10)  Offhand I would say that "autonomy" is a nice goal, but the
KLA basically does not want it (they signed for it to get the
current bombing of the Serbs).  The US/NATO is in fact bombing
a sovereign nation that is resisting a separatist movement.  This
is in violation of the UN Charter and OSCE agreements.  The
Russians are right to object.
11)  OTOH, Milosevic and the Serbs have engaged in all kinds
of nasty ethnic cleansing.   What went on in Bosnia was much
worse than anything that has happened in Kosovo so far, but
support in Europe for the bombing clearly reflects the fear that
the most recent Serb military actions in Kosovo could lead to
such truly horrific and genocidal stuff.  This has definitely gotten
very ugly.  But I do not see the bombing putting the Serbs off.
Quite the contrary.  Milosevic now has the support of even his
critics in Serbia in the face of this attack.

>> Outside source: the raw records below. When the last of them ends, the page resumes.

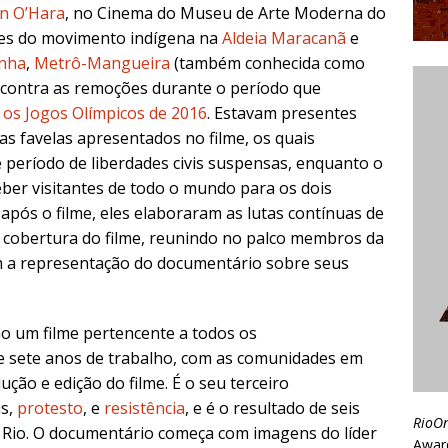
on O’Hara
,
no Cinema do Museu de Arte Moderna do
ntes do movimento indígena na
Aldeia Maracanã
e
inha
,
Metrô-Mangueira
(também conhecida como
contra as
remoções
durante o período que
e
os Jogos Olímpicos de 2016
.
Estavam presentes
as favelas apresentados no filme, os quais
período de liberdades civis suspensas, enquanto o
ber visitantes de todo o mundo para os dois
após o filme, eles elaboraram as lutas contínuas de
cobertura do filme, reunindo no palco membros da
m a representação do documentário sobre seus
 um filme pertencente a todos os
de sete anos de trabalho, com as comunidades em
ução e edição do filme.
É o seu terceiro
is,
protesto
, e
resistência
,
e é o resultado de seis
RioO
Rio. O documentário começa com imagens do líder
Awar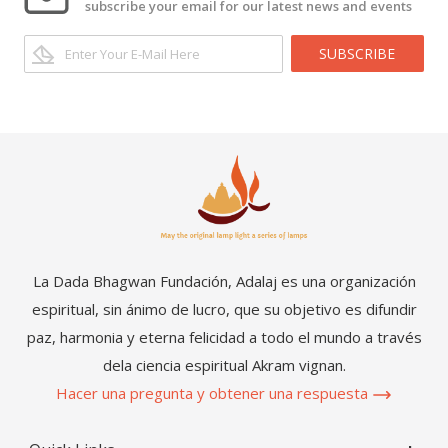
subscribe your email for our latest news and events
SUBSCRIBE
La Dada Bhagwan Fundación, Adalaj es una organización
espiritual, sin ánimo de lucro, que su objetivo es difundir
paz, harmonia y eterna felicidad a todo el mundo a través
dela ciencia espiritual Akram vignan.
Hacer una pregunta y obtener una respuesta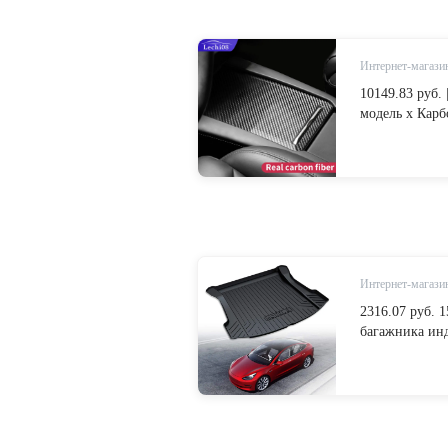
Интернет-магазин
10149.83 руб. 
модель x Карбо
центральная ко
волокно интер
from Автомоби
| Alibaba Grou
Интернет-магазин
2316.07 руб.
багажника инд
грузовой лайн
багажник нап
водонепроница
Group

12)  Frankly, I'm not sure why the US is doing this.  Some on these
lists have and will charge that this is all generated by US
capitalists out to undo the quasi-socialist regime in Yugoslavia,
or that this is part of a power play against the Russians, traditional
defenders of Serbia, or that this is a German plot (Germany having
traditionally supported Croatia against Serbia).  Maybe.
      However,  I think a lot of it is personal.  Bill Clinton (and
Madeleine Albright, a major player here) has simply gotten fed
up with being blown off by Milosevic who has violated a cease
fire agreement he made last fall.  It is that violation and the vigor
of the latest Serb actions that has brought about the support for
the bombing of governments that might not be expected to
support it.  Notable in this regard is supposedly socialist and
also traditionally pro-Serbian France, and also very pro-Serb
Greece, and nearby (and nervous about attacks and refugees)
Italy, also with a more or less semi-socialist government and
recently angry with the US over the downed gondola incident.
Greece is not actively supporting the bombing, but has not
opposed it within NATO.  Non-NATO member Austria has
blocked all overflights in support of the bombing.  But, leftist
opinion in some of the countries, the newspaper "Liberation"
in France, and the Reformed Communists in Italy in particular
have been critical.  Even in UK many are concerned that there
is no exit strategy from this policy and that Clinton and the
rest of them do not really know what they are doing.
      It is clear that the US clearly feels it can get away with this.
But where this will all end is very unclear.
Barkley Rosser

Note: Sudan, Afghanistan, Iraq, Kosovo/Albania --- all in the space of 6
months.  Anti--___?____ & Unchecked/unexplained.